The identification of comparison groups can follow two strategies: an a priori and a posteriori. In the a priori way, the researcher must directly support the possible discrepancy between groups regarding the judgment of validity of each one, and this framework may correspond to an exploratory direction (in which there is no previous evidence or rationality is not considered to evaluate the difference between groups) or confirmatory. In both situations, the objective of the research can be directly proposed as the evaluation of the differences in the content validity, quantified by the confidence interval for differences in coefficients V. On the other hand, in a posteriori form, the researcher evaluates the existence of possible discrepancies between groups after obtaining the coefficients V and their CIs. In any situation, it is suggested to choose the same confidence level to calculate the intervals in each group.
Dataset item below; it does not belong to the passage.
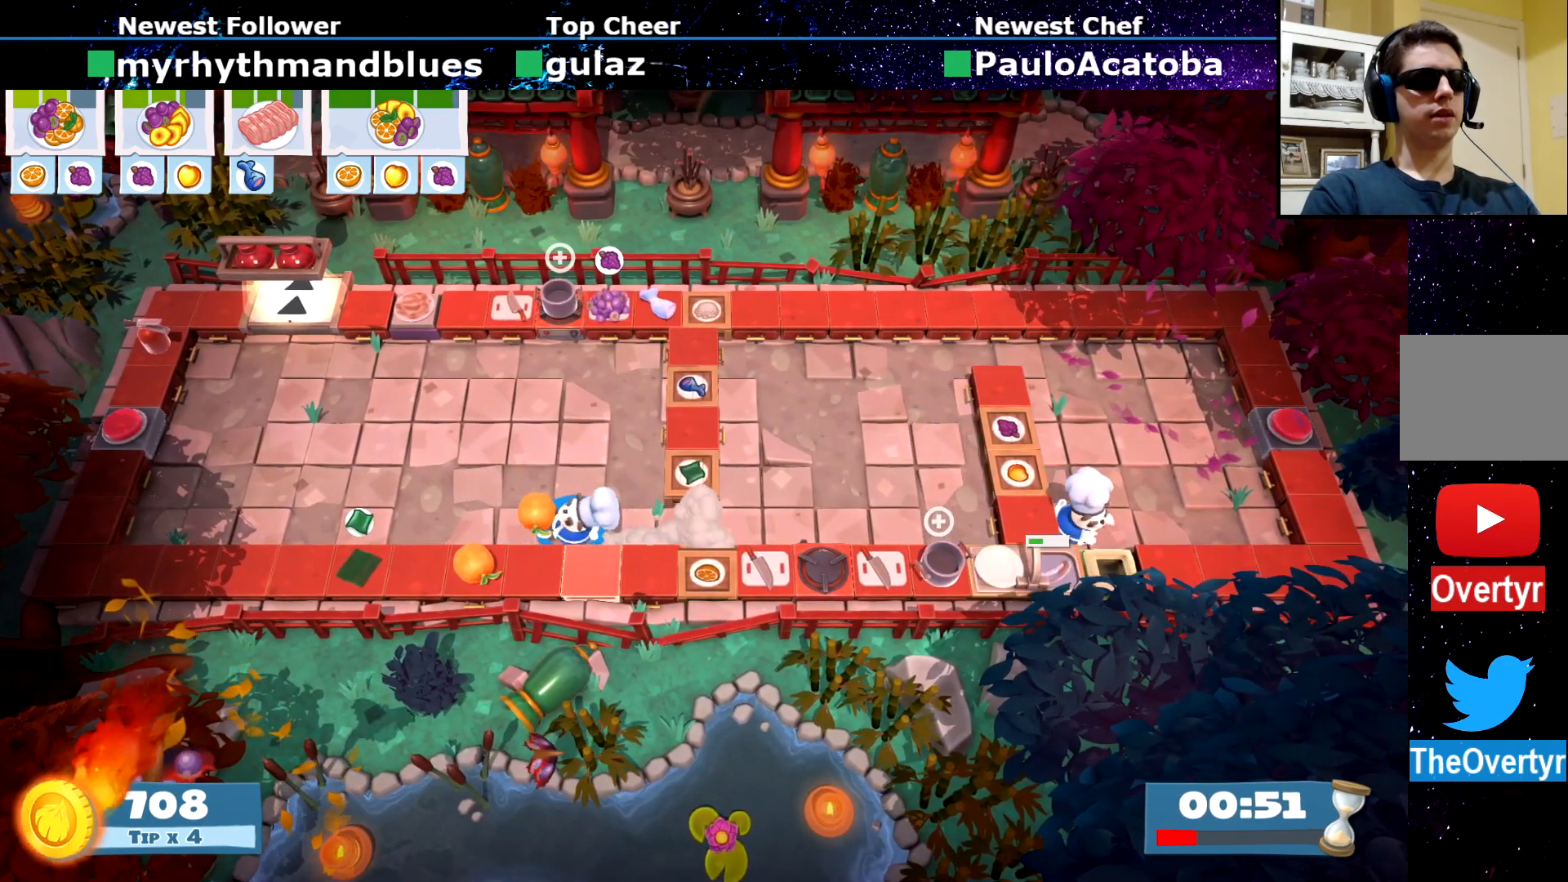
{"buttons": [], "left_stick": "right", "events": [[84, "CROSS", "down"], [134, "left_stick", "down-right"], [150, "CROSS", "up"], [284, "CIRCLE", "down"], [351, "CIRCLE", "up"], [351, "left_stick", "right"]]}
Finally, it is useful to observe the empirical distribution of each item evaluated by the judges, to detect bimodal distributions, heterogeneous dispersion of items between different groups or judges with extreme ratings (outlier), and quantify the consensus among the judges. Consensus or agreement among judges is a prerequisite because the coefficient V uses the mean in its definition, and the mean is interpretable when the dispersion of the data is not large and the consensus is reasonably concentrated. The user must calculate some appropriate statistic for it; however a simple and "crude" approach is to compare the observed range (maximum grade obtained - minimum grade obtained) against the theoretical range (maximum score possible - minimum possible rating); values close to 1 indicate maximum variation of the judges' qualifications.